Schrattner: Ja, und trotz langjähriger Erfahrung in der Bahnvermessung hat jedes neue Projekt seine speziellen Gegebenheiten und eigenen Anforderungen. Man muss sich bei jedem Projekt neu einarbeiten, es genau analysieren. Eine gute Vorbereitung ist dabei unerlässlich. Sie hilft, zielführend vorzugehen, denn man weiss aus Erfahrung, dass bei einem derartigen Projekt nicht alles im Voraus planbar ist. So war beispielsweise die Erfassung des Dorfkerns von Reinach tagsüber geplant, aufgrund der Bedingungen vor Ort mussten wir kurzerhand die Arbeiten in die Nacht verschieben.

Wie behält man hier den Überblick, dass die Bestandsaufnahme vollständig vermessen und inventarisiert wird?
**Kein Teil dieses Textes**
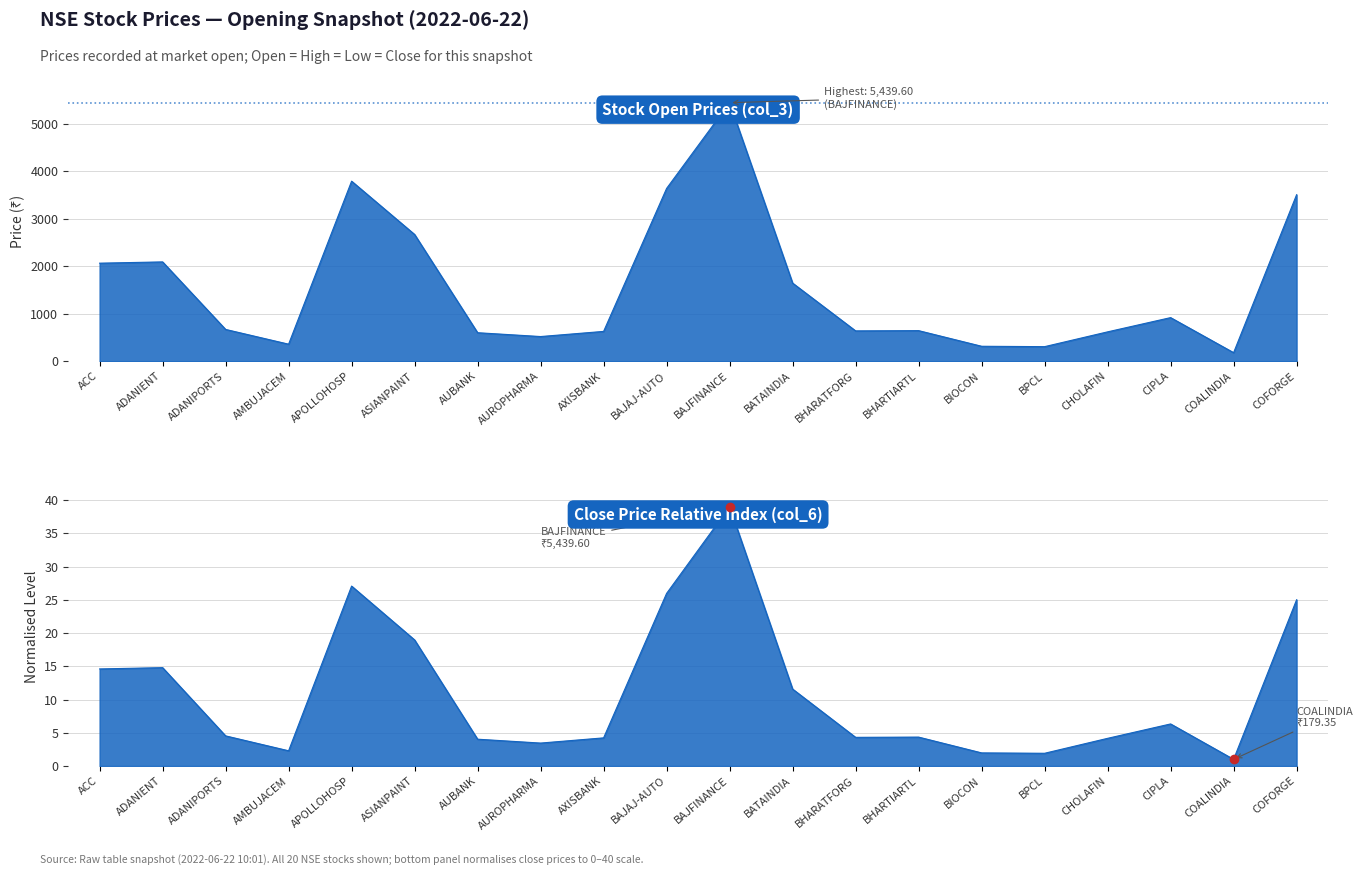

What is the difference between the maximum and minimum values in the Open (col_3) series?

5260.2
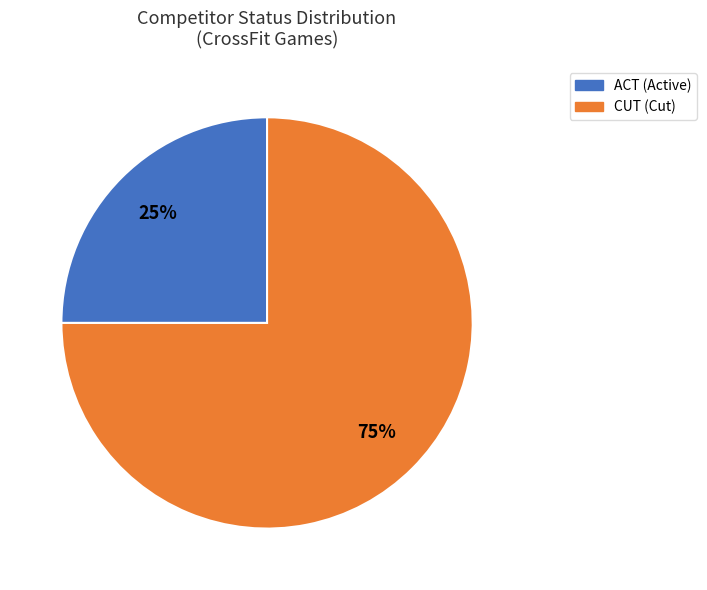

Which has a higher value, CUT or ACT?

CUT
Spychiger: Eine sorgfältige Arbeitsweise und eine gute Nachkontrolle sind Grundvoraussetzung, um eine vollständige und exakte Datenerfassung zu gewährleisten. Alle Messungen wurden auf dem Feld genauestens dokumentiert. Die vorhandenen Pläne und die Streckenvideos der BLT waren für die Auswertung im Büro ein guter Vergleichs- und Anhaltspunkt.

Kam es zu Unterbrüchen auf dem Schienennetz?
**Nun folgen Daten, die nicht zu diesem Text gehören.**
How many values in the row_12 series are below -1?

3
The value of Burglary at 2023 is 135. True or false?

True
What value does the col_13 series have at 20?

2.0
Spychiger: Nein – auf keinen Fall. Dann hätten wir unsere Aufgabe nicht erfüllt. Dass der laufende Schienenverkehr nicht beeinträchtigt wird, war für uns bei allen Arbeiten immer oberste Priorität! Durch das aufmerksame Vorgehen des Messteams konnten alle Arbeiten störungsfrei ausgeführt werden. Dank der zuverlässigen Sicherheitswärter war die Sicherheit des Messteams zu jeder Zeit garantiert.

«Die positive Grundstimmung im Team und der konstruktive Umgang mit dem Auftraggeber waren besonders prägend.»
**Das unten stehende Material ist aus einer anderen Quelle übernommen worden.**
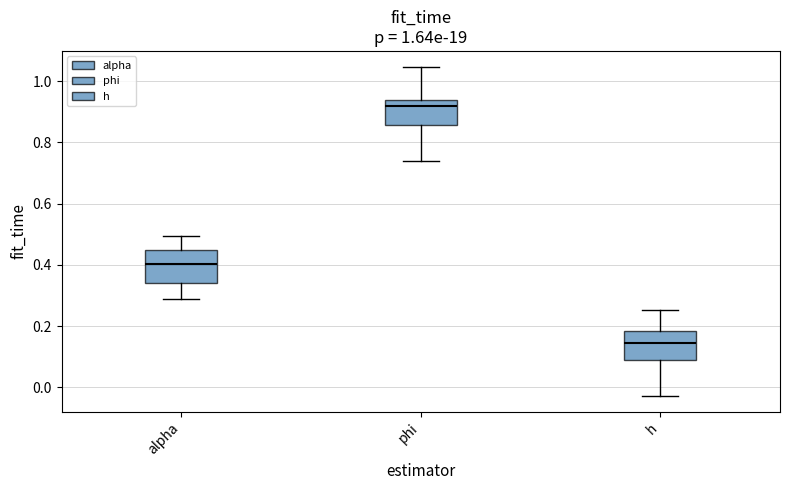

Where does the lower whisker of the box for alpha end on the y-axis? The values are not printed on the chart, so give them approximately, as read against the axis.

0.28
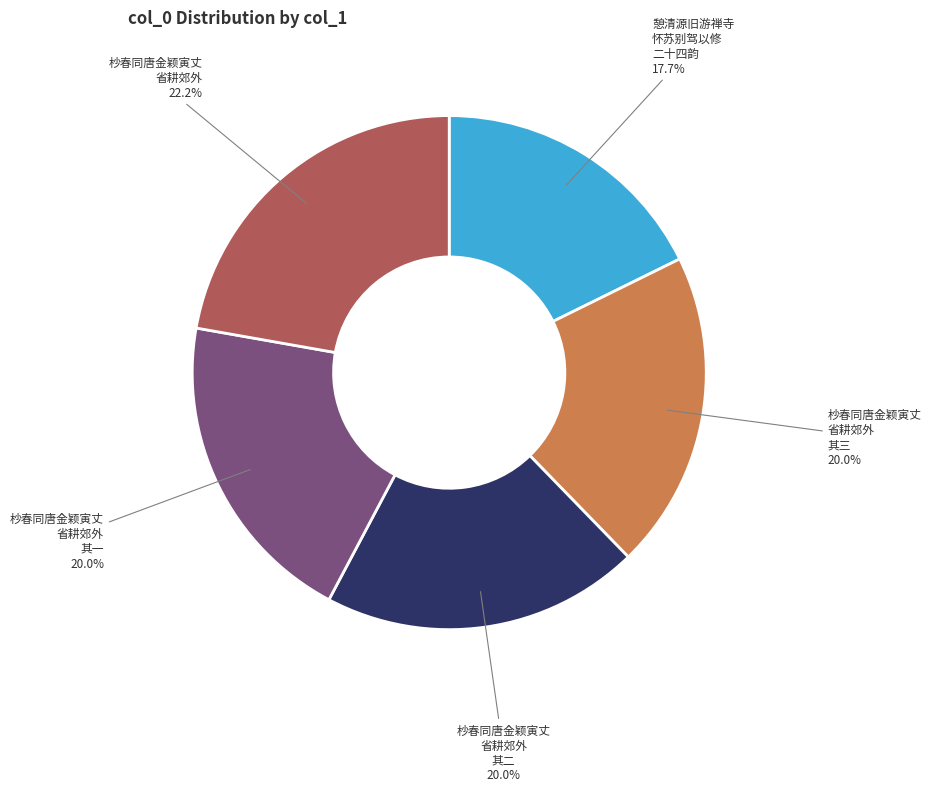

Does any single category account for the majority?

No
Eine letzte Frage an Sie beide: Was war das prägendste Erlebnis für Sie bei diesem Projekt?
Schrattner: Zu Beginn des Projektes war es eine diffuse Unsicherheit, die sicherlich mit dem umfangreichen Objektkatalog und der knappen Zeit zusammenhing. Die anfängliche Skepsis wich mit jedem Arbeitstag, an dem das Projekt voranschritt, einem wohltuenden Optimismus, dass die Daten zeit- und qualitätsgerecht geliefert werden können.
 
Spychiger: Mich prägten vor allem zwei Momente. Einerseits die positive Grundstimmung im Team und der konstruktive Umgang mit dem Auftraggeber. Andererseits die vielen Kontakte, insbesondere mit den freundlichen Tram-Chauffeuren, die uns in der sehr heissen Sommerzeit immer wieder mal ein kaltes Getränk spendierten.